= Beginning of Section =
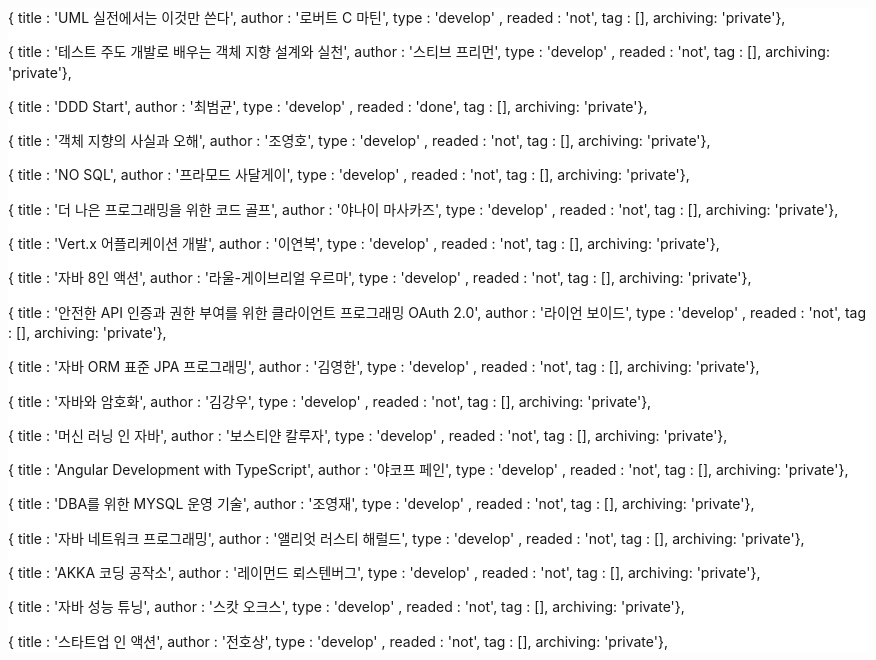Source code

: { title : 'UML 실전에서는 이것만 쓴다', author : '로버트 C 마틴', type : 'develop' , readed : 'not', tag : [], archiving: 'private'},



{ title : '테스트 주도 개발로 배우는 객체 지향 설계와 실천', author : '스티브 프리먼', type : 'develop' , readed : 'not', tag : [], archiving: 'private'},

{ title : 'DDD Start', author : '최범균', type : 'develop' , readed : 'done', tag : [], archiving: 'private'},


{ title : '객체 지향의 사실과 오해', author : '조영호', type : 'develop' , readed : 'not', tag : [], archiving: 'private'},

{ title : 'NO SQL', author : '프라모드 사달게이', type : 'develop' , readed : 'not', tag : [], archiving: 'private'},

{ title : '더 나은 프로그래밍을 위한 코드 골프', author : '야나이 마사카즈', type : 'develop' , readed : 'not', tag : [], archiving: 'private'},

{ title : 'Vert.x 어플리케이션 개발', author : '이연복', type : 'develop' , readed : 'not', tag : [], archiving: 'private'},


{ title : '자바 8인 액션', author : '라울-게이브리얼 우르마', type : 'develop' , readed : 'not', tag : [], archiving: 'private'},

{ title : '안전한 API 인증과 권한 부여를 위한 클라이언트 프로그래밍 OAuth 2.0', author : '라이언 보이드', type : 'develop' , readed : 'not', tag : [], archiving: 'private'},

{ title : '자바 ORM 표준 JPA 프로그래밍', author : '김영한', type : 'develop' , readed : 'not', tag : [], archiving: 'private'},


{ title : '자바와 암호화', author : '김강우', type : 'develop' , readed : 'not', tag : [], archiving: 'private'},

{ title : '머신 러닝 인 자바', author : '보스티얀 칼루자', type : 'develop' , readed : 'not', tag : [], archiving: 'private'},


{ title : 'Angular Development with TypeScript', author : '야코프 페인', type : 'develop' , readed : 'not', tag : [], archiving: 'private'},


{ title : 'DBA를 위한 MYSQL 운영 기술', author : '조영재', type : 'develop' , readed : 'not', tag : [], archiving: 'private'},

{ title : '자바 네트워크 프로그래밍', author : '앨리엇 러스티 해럴드', type : 'develop' , readed : 'not', tag : [], archiving: 'private'},

{ title : 'AKKA 코딩 공작소', author : '레이먼드 뢰스텐버그', type : 'develop' , readed : 'not', tag : [], archiving: 'private'},

{ title : '자바 성능 튜닝', author : '스캇 오크스', type : 'develop' , readed : 'not', tag : [], archiving: 'private'},


{ title : '스타트업 인 액션', author : '전호상', type : 'develop' , readed : 'not', tag : [], archiving: 'private'},

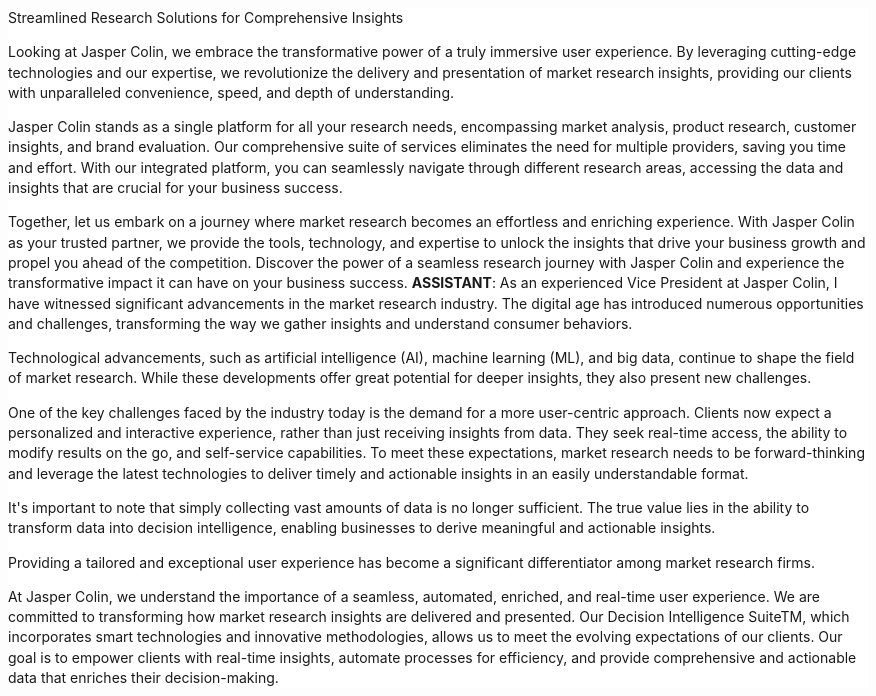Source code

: 

Streamlined Research Solutions for Comprehensive Insights

Looking at Jasper Colin, we embrace the transformative power of a truly immersive user experience. By leveraging cutting-edge technologies and our expertise, we revolutionize the delivery and presentation of market research insights, providing our clients with unparalleled convenience, speed, and depth of understanding.



Jasper Colin stands as a single platform for all your research needs, encompassing market analysis, product research, customer insights, and brand evaluation. Our comprehensive suite of services eliminates the need for multiple providers, saving you time and effort. With our integrated platform, you can seamlessly navigate through different research areas, accessing the data and insights that are crucial for your business success.



Together, let us embark on a journey where market research becomes an effortless and enriching experience. With Jasper Colin as your trusted partner, we provide the tools, technology, and expertise to unlock the insights that drive your business growth and propel you ahead of the competition. Discover the power of a seamless research journey with Jasper Colin and experience the transformative impact it can have on your business success.
**ASSISTANT**: As an experienced Vice President at Jasper Colin, I have witnessed significant advancements in the market research industry. The digital age has introduced numerous opportunities and challenges, transforming the way we gather insights and understand consumer behaviors.



Technological advancements, such as artificial intelligence (AI), machine learning (ML), and big data, continue to shape the field of market research. While these developments offer great potential for deeper insights, they also present new challenges.



One of the key challenges faced by the industry today is the demand for a more user-centric approach. Clients now expect a personalized and interactive experience, rather than just receiving insights from data. They seek real-time access, the ability to modify results on the go, and self-service capabilities. To meet these expectations, market research needs to be forward-thinking and leverage the latest technologies to deliver timely and actionable insights in an easily understandable format.



It's important to note that simply collecting vast amounts of data is no longer sufficient. The true value lies in the ability to transform data into decision intelligence, enabling businesses to derive meaningful and actionable insights.



Providing a tailored and exceptional user experience has become a significant differentiator among market research firms.



At Jasper Colin, we understand the importance of a seamless, automated, enriched, and real-time user experience. We are committed to transforming how market research insights are delivered and presented. Our Decision Intelligence SuiteTM, which incorporates smart technologies and innovative methodologies, allows us to meet the evolving expectations of our clients. Our goal is to empower clients with real-time insights, automate processes for efficiency, and provide comprehensive and actionable data that enriches their decision-making.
= End of Section =
With the pictures omitted, copy the entries above exactly from the line containing "title : 'AKKA" through the line containing "Looking at Jasper", both lines included.

{ title : 'AKKA 코딩 공작소', author : '레이먼드 뢰스텐버그', type : 'develop' , readed : 'not', tag : [], archiving: 'private'},

{ title : '자바 성능 튜닝', author : '스캇 오크스', type : 'develop' , readed : 'not', tag : [], archiving: 'private'},


{ title : '스타트업 인 액션', author : '전호상', type : 'develop' , readed : 'not', tag : [], archiving: 'private'},

Source code

: 

Streamlined Research Solutions for Comprehensive Insights

Looking at Jasper Colin, we embrace the transformative power of a truly immersive user experience. By leveraging cutting-edge technologies and our expertise, we revolutionize the delivery and presentation of market research insights, providing our clients with unparalleled convenience, speed, and depth of understanding.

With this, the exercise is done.